# TRY IT:
The exact lines from the start of the material below through the line holding "G04 Layer_Color=16711935*" are the answer; return those, pictures excluded.

# MATERIAL SUPPLIED:
════════

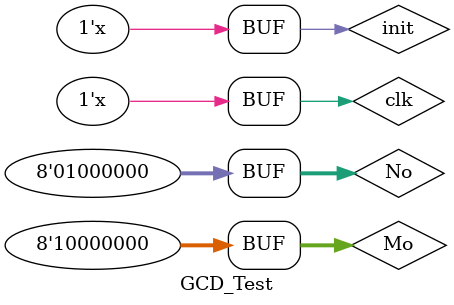
<source format=v>
`timescale 1ns / 1ps


module GCD_Test;

	// Inputs
	reg [7:0] Mo;
	reg [7:0] No;
	reg clk;
	reg init;

	// Outputs
	wire [7:0] G;

	// Instantiate the Unit Under Test (UUT)
	GCD_NEW uut (
		.Mo(Mo), 
		.No(No), 
		.clk(clk), 
		.init(init), 
		.G(G)
	);
	
	initial begin
	clk = 0;
	init =1;
	end
	
	always begin
		#5 clk = !clk;
	end
	
	always begin
		#7 init = !init;
		#93 init = !init;
	end
	
	
	initial begin
		// Initialize Inputs
		Mo = 0;
		No = 0;

		// Wait 100 ns for global reset to finish
		#200;
		
      Mo = 54;
		No = 45;
		#200;
		
		Mo = 54;
		No = 27;
		#200;
		
		Mo = 36;
		No = 8;
		#200;
		
		Mo = 36;
		No = 54;
		#200;
		
		Mo = 18;
		No = 54;
		#200;
		
		Mo = 35;
		No = 25;
		#200;
		
		Mo = 57;
		No = 19;
		#200;
		
		Mo = 9;
		No = 8;
		#200;
		
		Mo = 128;
		No = 64;
		#200;
		
		
		// Add stimulus here

	end
      
endmodule


</source>
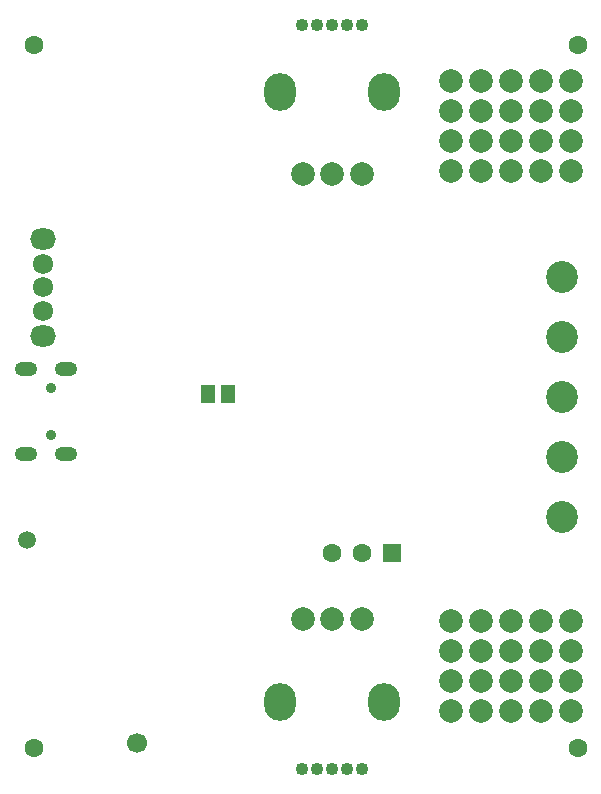
<source format=gbs>
G04*
G04 #@! TF.GenerationSoftware,Altium Limited,Altium Designer,21.9.2 (33)*
G04*
G04 Layer_Color=16711935*
%FSLAX25Y25*%
%MOIN*%
G70*
G04*
G04 #@! TF.SameCoordinates,35660DA9-C4E3-4063-8D90-980638CF2194*
G04*
G04*
G04 #@! TF.FilePolarity,Negative*
G04*
G01*
G75*
G04:AMPARAMS|DCode=47|XSize=62.99mil|YSize=62.99mil|CornerRadius=5.87mil|HoleSize=0mil|Usage=FLASHONLY|Rotation=270.000|XOffset=0mil|YOffset=0mil|HoleType=Round|Shape=RoundedRectangle|*
%AMROUNDEDRECTD47*
21,1,0.06299,0.05126,0,0,270.0*
21,1,0.05126,0.06299,0,0,270.0*
1,1,0.01173,-0.02563,-0.02563*
1,1,0.01173,-0.02563,0.02563*
1,1,0.01173,0.02563,0.02563*
1,1,0.01173,0.02563,-0.02563*
%
%ADD47ROUNDEDRECTD47*%
%ADD48C,0.06299*%
%ADD49O,0.08661X0.07087*%
%ADD50C,0.06787*%
%ADD51C,0.03543*%
%ADD52O,0.07480X0.04724*%
%ADD53C,0.04265*%
%ADD54C,0.07874*%
%ADD55O,0.10630X0.12598*%
%ADD56C,0.07874*%
%ADD57C,0.06284*%
%ADD58C,0.05890*%
%ADD59C,0.10630*%
%ADD60C,0.06693*%
%ADD118R,0.05118X0.06299*%
D47*
X161575Y92520D02*
D03*
D48*
X141575D02*
D03*
X151575D02*
D03*
D49*
X45276Y197244D02*
D03*
Y164961D02*
D03*
D50*
Y173228D02*
D03*
Y181102D02*
D03*
Y188976D02*
D03*
D51*
X47933Y147638D02*
D03*
Y131890D02*
D03*
D52*
X53149Y125689D02*
D03*
Y153839D02*
D03*
X39567D02*
D03*
Y125689D02*
D03*
D53*
X131732Y268685D02*
D03*
X136732D02*
D03*
X141732D02*
D03*
X146732D02*
D03*
X151732D02*
D03*
Y20685D02*
D03*
X146732D02*
D03*
X141732D02*
D03*
X136732D02*
D03*
X131732D02*
D03*
D54*
X191496Y69764D02*
D03*
Y59764D02*
D03*
X201496D02*
D03*
Y69764D02*
D03*
X211496D02*
D03*
Y59764D02*
D03*
X221496Y69764D02*
D03*
Y59764D02*
D03*
X181496Y69764D02*
D03*
Y59764D02*
D03*
X211496Y219764D02*
D03*
Y229764D02*
D03*
X201496D02*
D03*
Y219764D02*
D03*
X191496D02*
D03*
Y229764D02*
D03*
X181496Y219764D02*
D03*
Y229764D02*
D03*
X221496Y219764D02*
D03*
Y229764D02*
D03*
X191496Y49764D02*
D03*
Y39764D02*
D03*
X201496D02*
D03*
Y49764D02*
D03*
X211496D02*
D03*
Y39764D02*
D03*
X221496Y49764D02*
D03*
Y39764D02*
D03*
X181496Y49764D02*
D03*
Y39764D02*
D03*
X211496Y239764D02*
D03*
Y249764D02*
D03*
X201496D02*
D03*
Y239764D02*
D03*
X191496D02*
D03*
Y249764D02*
D03*
X181496Y239764D02*
D03*
Y249764D02*
D03*
X221496Y239764D02*
D03*
Y249764D02*
D03*
D55*
X124409Y43024D02*
D03*
X159055Y42965D02*
D03*
X159055Y246346D02*
D03*
X124409Y246406D02*
D03*
D56*
X131890Y70524D02*
D03*
X141732D02*
D03*
X151575D02*
D03*
X151575Y218847D02*
D03*
X141732D02*
D03*
X131890D02*
D03*
D57*
X42520Y261811D02*
D03*
X42520Y27559D02*
D03*
X223622Y27559D02*
D03*
Y261811D02*
D03*
D58*
X40157Y96850D02*
D03*
D59*
X218504Y164685D02*
D03*
Y144685D02*
D03*
Y124685D02*
D03*
Y184685D02*
D03*
Y104685D02*
D03*
D60*
X76772Y29134D02*
D03*
D118*
X100295Y145669D02*
D03*
X107185D02*
D03*
M02*

</source>
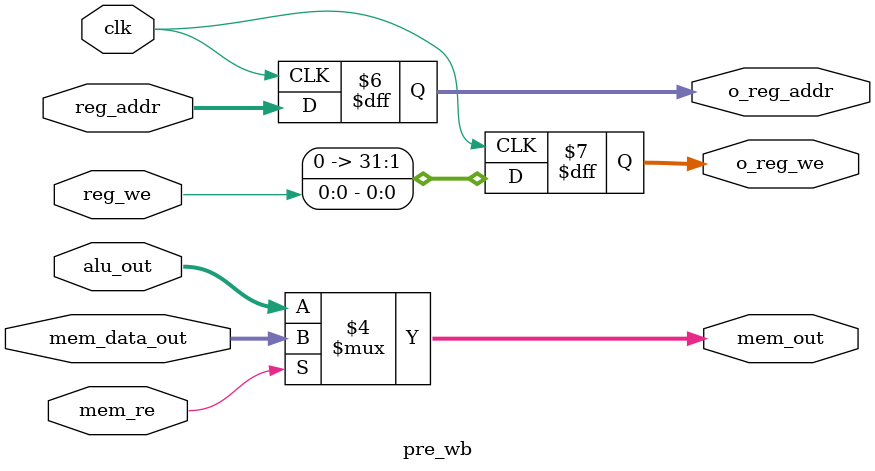
<source format=v>
module pre_wb (
           input   wire         clk,
           input   wire         mem_re,
           input   wire         reg_we,
           input   wire[31:0]   alu_out,
           input   wire[31:0]   mem_data_out,
           input   wire[4:0]    reg_addr,

           output  reg[4:0]    o_reg_addr,
           output  reg[31:0]    mem_out,
           output  reg[31:0]    o_reg_we
       );


always @(*) begin
    if (mem_re) begin
        mem_out <= mem_data_out;
    end else begin
        mem_out <= alu_out;
    end
end

always @(posedge clk) begin
    o_reg_addr <= reg_addr;
    o_reg_we   <= reg_we;
end


endmodule

</source>
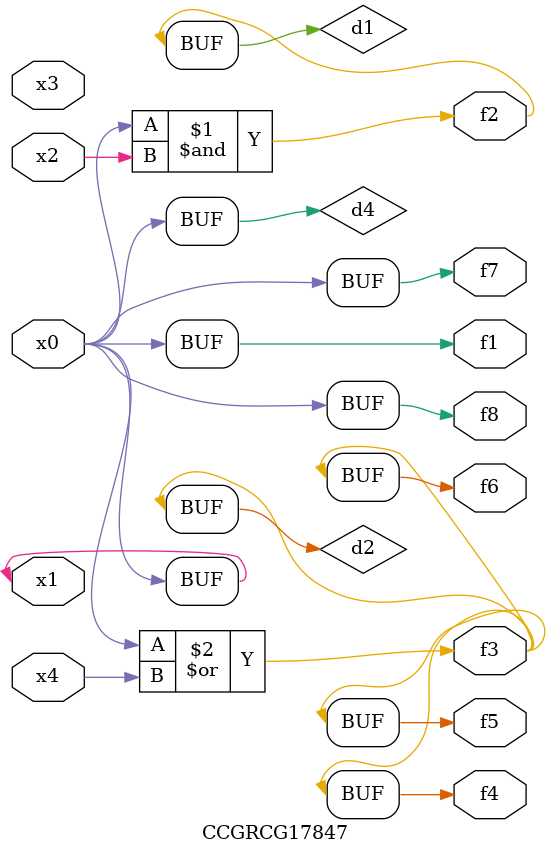
<source format=v>
module CCGRCG17847(
	input x0, x1, x2, x3, x4,
	output f1, f2, f3, f4, f5, f6, f7, f8
);

	wire d1, d2, d3, d4;

	and (d1, x0, x2);
	or (d2, x0, x4);
	nand (d3, x0, x2);
	buf (d4, x0, x1);
	assign f1 = d4;
	assign f2 = d1;
	assign f3 = d2;
	assign f4 = d2;
	assign f5 = d2;
	assign f6 = d2;
	assign f7 = d4;
	assign f8 = d4;
endmodule

</source>
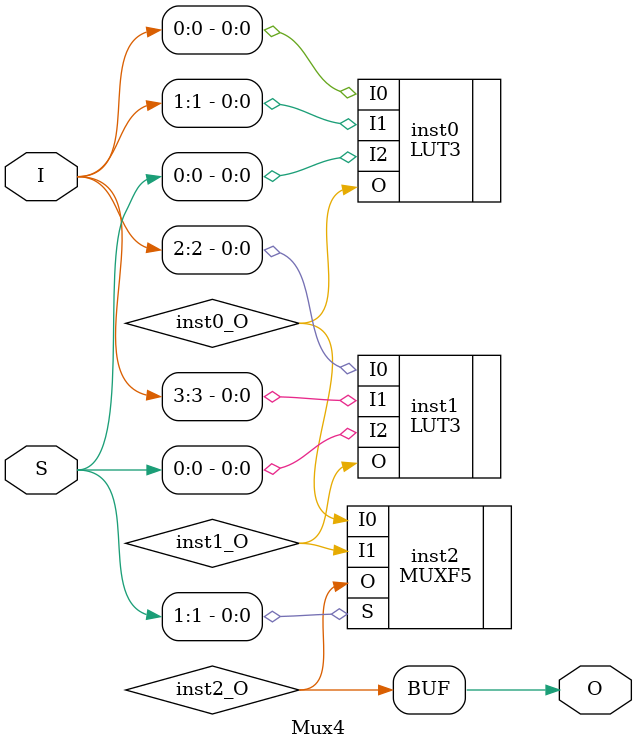
<source format=v>
module Mux4 (input [3:0] I, input [1:0] S, output  O);
wire  inst0_O;
wire  inst1_O;
wire  inst2_O;
LUT3 #(.INIT(8'hCA)) inst0 (.I0(I[0]), .I1(I[1]), .I2(S[0]), .O(inst0_O));
LUT3 #(.INIT(8'hCA)) inst1 (.I0(I[2]), .I1(I[3]), .I2(S[0]), .O(inst1_O));
MUXF5 inst2 (.I0(inst0_O), .I1(inst1_O), .S(S[1]), .O(inst2_O));
assign O = inst2_O;
endmodule


</source>
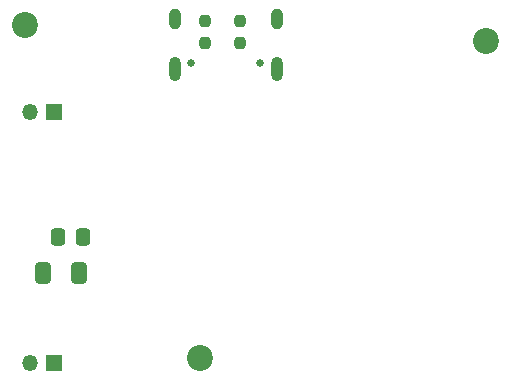
<source format=gbs>
%TF.GenerationSoftware,KiCad,Pcbnew,8.0.4*%
%TF.CreationDate,2024-10-06T13:03:41-05:00*%
%TF.ProjectId,BinauralMic,42696e61-7572-4616-9c4d-69632e6b6963,rev?*%
%TF.SameCoordinates,Original*%
%TF.FileFunction,Soldermask,Bot*%
%TF.FilePolarity,Negative*%
%FSLAX46Y46*%
G04 Gerber Fmt 4.6, Leading zero omitted, Abs format (unit mm)*
G04 Created by KiCad (PCBNEW 8.0.4) date 2024-10-06 13:03:41*
%MOMM*%
%LPD*%
G01*
G04 APERTURE LIST*
G04 Aperture macros list*
%AMRoundRect*
0 Rectangle with rounded corners*
0 $1 Rounding radius*
0 $2 $3 $4 $5 $6 $7 $8 $9 X,Y pos of 4 corners*
0 Add a 4 corners polygon primitive as box body*
4,1,4,$2,$3,$4,$5,$6,$7,$8,$9,$2,$3,0*
0 Add four circle primitives for the rounded corners*
1,1,$1+$1,$2,$3*
1,1,$1+$1,$4,$5*
1,1,$1+$1,$6,$7*
1,1,$1+$1,$8,$9*
0 Add four rect primitives between the rounded corners*
20,1,$1+$1,$2,$3,$4,$5,0*
20,1,$1+$1,$4,$5,$6,$7,0*
20,1,$1+$1,$6,$7,$8,$9,0*
20,1,$1+$1,$8,$9,$2,$3,0*%
G04 Aperture macros list end*
%ADD10R,1.350000X1.350000*%
%ADD11O,1.350000X1.350000*%
%ADD12C,2.200000*%
%ADD13C,0.650000*%
%ADD14O,1.000000X2.100000*%
%ADD15O,1.000000X1.800000*%
%ADD16RoundRect,0.237500X0.237500X-0.250000X0.237500X0.250000X-0.237500X0.250000X-0.237500X-0.250000X0*%
%ADD17RoundRect,0.250000X0.412500X0.650000X-0.412500X0.650000X-0.412500X-0.650000X0.412500X-0.650000X0*%
%ADD18RoundRect,0.250000X0.337500X0.475000X-0.337500X0.475000X-0.337500X-0.475000X0.337500X-0.475000X0*%
G04 APERTURE END LIST*
D10*
%TO.C,J4*%
X126037500Y-61600000D03*
D11*
X124037499Y-61600000D03*
%TD*%
D12*
%TO.C,REF\u002A\u002A*%
X123600000Y-54200000D03*
%TD*%
D10*
%TO.C,J3*%
X126037500Y-82800000D03*
D11*
X124037499Y-82800000D03*
%TD*%
D12*
%TO.C,REF\u002A\u002A*%
X162600000Y-55600000D03*
%TD*%
%TO.C,REF\u002A\u002A*%
X138400000Y-82400000D03*
%TD*%
D13*
%TO.C,J2*%
X143455981Y-57414546D03*
X137675981Y-57414546D03*
D14*
X144885981Y-57914546D03*
D15*
X144885981Y-53734546D03*
D14*
X136245981Y-57914546D03*
D15*
X136245981Y-53734546D03*
%TD*%
D16*
%TO.C,R2*%
X141815980Y-55722046D03*
X141815980Y-53897046D03*
%TD*%
%TO.C,R3*%
X138815982Y-55722046D03*
X138815982Y-53897046D03*
%TD*%
D17*
%TO.C,C12*%
X128200000Y-75250000D03*
X125075000Y-75250000D03*
%TD*%
D18*
%TO.C,C10*%
X128475000Y-72162498D03*
X126400000Y-72162498D03*
%TD*%
M02*

</source>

════════

# RESPONSE AREA:
<source format=v>
`timescale 1ns / 1ps


module GCD_Test;

	// Inputs
	reg [7:0] Mo;
	reg [7:0] No;
	reg clk;
	reg init;

	// Outputs
	wire [7:0] G;

	// Instantiate the Unit Under Test (UUT)
	GCD_NEW uut (
		.Mo(Mo), 
		.No(No), 
		.clk(clk), 
		.init(init), 
		.G(G)
	);
	
	initial begin
	clk = 0;
	init =1;
	end
	
	always begin
		#5 clk = !clk;
	end
	
	always begin
		#7 init = !init;
		#93 init = !init;
	end
	
	
	initial begin
		// Initialize Inputs
		Mo = 0;
		No = 0;

		// Wait 100 ns for global reset to finish
		#200;
		
      Mo = 54;
		No = 45;
		#200;
		
		Mo = 54;
		No = 27;
		#200;
		
		Mo = 36;
		No = 8;
		#200;
		
		Mo = 36;
		No = 54;
		#200;
		
		Mo = 18;
		No = 54;
		#200;
		
		Mo = 35;
		No = 25;
		#200;
		
		Mo = 57;
		No = 19;
		#200;
		
		Mo = 9;
		No = 8;
		#200;
		
		Mo = 128;
		No = 64;
		#200;
		
		
		// Add stimulus here

	end
      
endmodule


</source>
<source format=gbs>
G04*
G04 #@! TF.GenerationSoftware,Altium Limited,Altium Designer,21.9.2 (33)*
G04*
G04 Layer_Color=16711935*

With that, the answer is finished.